Greenpeace's Unearthed whistleblowing project on Thursday raised concerns about the intensity of wildfires raging in the Amazon region, which has reached its highest level over the last decade
MOSCOW (Pakistan Point News / Sputnik - 13th August, 2020) Greenpeace's Unearthed whistleblowing project on Thursday raised concerns about the intensity of wildfires raging in the Amazon region, which has reached its highest level over the last decade.
"Fire season has kicked off early and with worrying intensity in the Amazon, with the worst start to August in a decade. Protected areas in particular have seen an increase in blazes over the past ten days," Unearthed said in a press release, adding that there were 10,136 hotspots across the Amazon biome over the first 10 days of August 17 percent more than the 8,669 hotspots registered over the same period in 2019.
Unearthed provided data from Brazil's space agency that showed that the number of hotspots is at their highest for the early weeks of August since 2010 - the year that saw a severe drought in the Amazon shrink the Rio Negro and record 11,280 hotspots across the region.
Given the increased deforestation, climate activists fear that the coming months could bring catastrophic damage to the Amazon. The Amazon rainforest has lost over 9,000 square kilometers (3,475 square miles) up to the first half of the year a third higher compared to the previous year with an equivalent of more than two football fields being cleared every minute.
"Fires in the Amazon last year prompted an international outcry, burning so fiercely and widely in August that drifting smoke turned the afternoon skies above Sao Paulo, 2,500 km from the forest, dark as night.

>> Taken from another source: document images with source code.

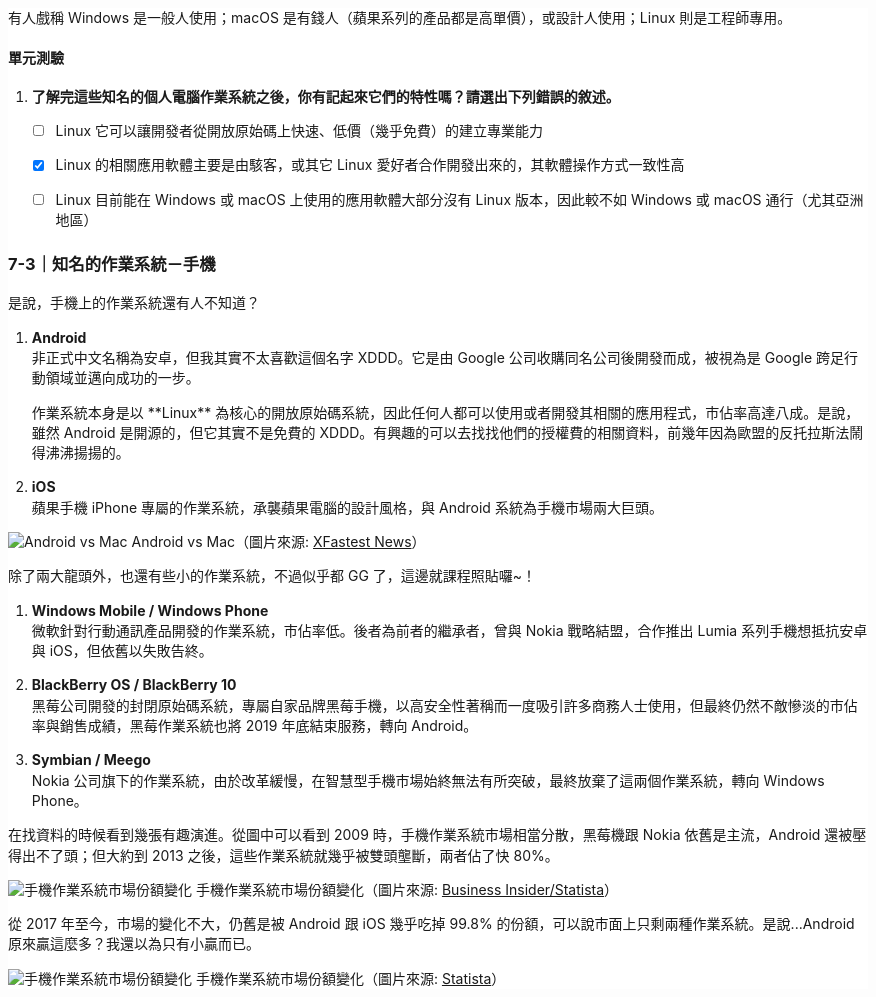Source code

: 有人戲稱 Ｗindows 是一般人使用；macOS 是有錢人（蘋果系列的產品都是高單價），或設計人使用；Linux 則是工程師專用。


#### 單元測驗
1. **了解完這些知名的個人電腦作業系統之後，你有記起來它們的特性嗎？請選出下列錯誤的敘述。**
    - [ ] Linux 它可以讓開發者從開放原始碼上快速、低價（幾乎免費）的建立專業能力
    - [x] Linux 的相關應用軟體主要是由駭客，或其它 Linux 愛好者合作開發出來的，其軟體操作方式一致性高
    - [ ] Linux 目前能在 Windows 或 macOS 上使用的應用軟體大部分沒有 Linux 版本，因此較不如 Windows 或 macOS 通行（尤其亞洲地區）


### 7-3｜知名的作業系統－手機
是說，手機上的作業系統還有人不知道？

1. **Android**  
    非正式中文名稱為安卓，但我其實不太喜歡這個名字 XDDD。它是由 Google 公司收購同名公司後開發而成，被視為是 Google 跨足行動領域並邁向成功的一步。
    <br>
    <p class="paragraph-spacing"></p>
    作業系統本身是以 **Linux** 為核心的開放原始碼系統，因此任何人都可以使用或者開發其相關的應用程式，市佔率高達八成。是說，雖然 Android 是開源的，但它其實不是免費的 XDDD。有興趣的可以去找找他們的授權費的相關資料，前幾年因為歐盟的反托拉斯法鬧得沸沸揚揚的。

2. **iOS**   
    蘋果手機 iPhone 專屬的作業系統，承襲蘋果電腦的設計風格，與 Android 系統為手機市場兩大巨頭。

<p class="illustration">
	<img src="https://i.imgur.com/uAXfZdj.png?1" alt="Android vs Mac">
    Android vs Mac（圖片來源: <a href="https://news.xfastest.com/apple/96118/ios-android/">XFastest News</a>）
</p> 



除了兩大龍頭外，也還有些小的作業系統，不過似乎都 GG 了，這邊就課程照貼囉~！
1. **Windows Mobile / Windows Phone**   
    微軟針對行動通訊產品開發的作業系統，市佔率低。後者為前者的繼承者，曾與 Nokia 戰略結盟，合作推出 Lumia 系列手機想抵抗安卓與 iOS，但依舊以失敗告終。
    
2. **BlackBerry OS / BlackBerry 10**   
    黑莓公司開發的封閉原始碼系統，專屬自家品牌黑莓手機，以高安全性著稱而一度吸引許多商務人士使用，但最終仍然不敵慘淡的市佔率與銷售成績，黑莓作業系統也將 2019 年底結束服務，轉向 Android。
    
3. **Symbian / Meego**   
    Nokia 公司旗下的作業系統，由於改革緩慢，在智慧型手機市場始終無法有所突破，最終放棄了這兩個作業系統，轉向 Windows Phone。

<p class="paragraph-spacing"></p>

在找資料的時候看到幾張有趣演進。從圖中可以看到 2009 時，手機作業系統市場相當分散，黑莓機跟 Nokia 依舊是主流，Android 還被壓得出不了頭；但大約到 2013 之後，這些作業系統就幾乎被雙頭壟斷，兩者佔了快 80%。

<p class="illustration">
	<img src="https://i.imgur.com/5I1J1xr.png" alt="手機作業系統市場份額變化">
    手機作業系統市場份額變化（圖片來源: <a href="https://www.businessinsider.com/smartphone-market-share-android-ios-windows-blackberry-2016-8">Business Insider/Statista</a>）
</p> 

從 2017 年至今，市場的變化不大，仍舊是被 Android 跟 iOS 幾乎吃掉 99.8% 的份額，可以說市面上只剩兩種作業系統。是說...Android 原來贏這麼多？我還以為只有小贏而已。

<p class="illustration">
	<img src="https://i.imgur.com/ZKlW9ZS.png" alt="手機作業系統市場份額變化">
    手機作業系統市場份額變化（圖片來源: <a href="https://www.statista.com/chart/9628/smartphone-platform-market-share-forecast/">Statista</a>）
</p>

Now experts say the triple threats of unchecked deforestation, tacit support from the [Brazilian President Jair] PBolsonaro administration and drier than usual weather could trigger an even worse environmental crisis in the coming months," the press release added.
Due to accelerating fires that pump out thick plumes of carbon dioxide-laden smoke, the Amazon region, a globally important carbon sink, could be at risk of becoming a net carbon source, causing an acceleration in climate breakdown, the project warned.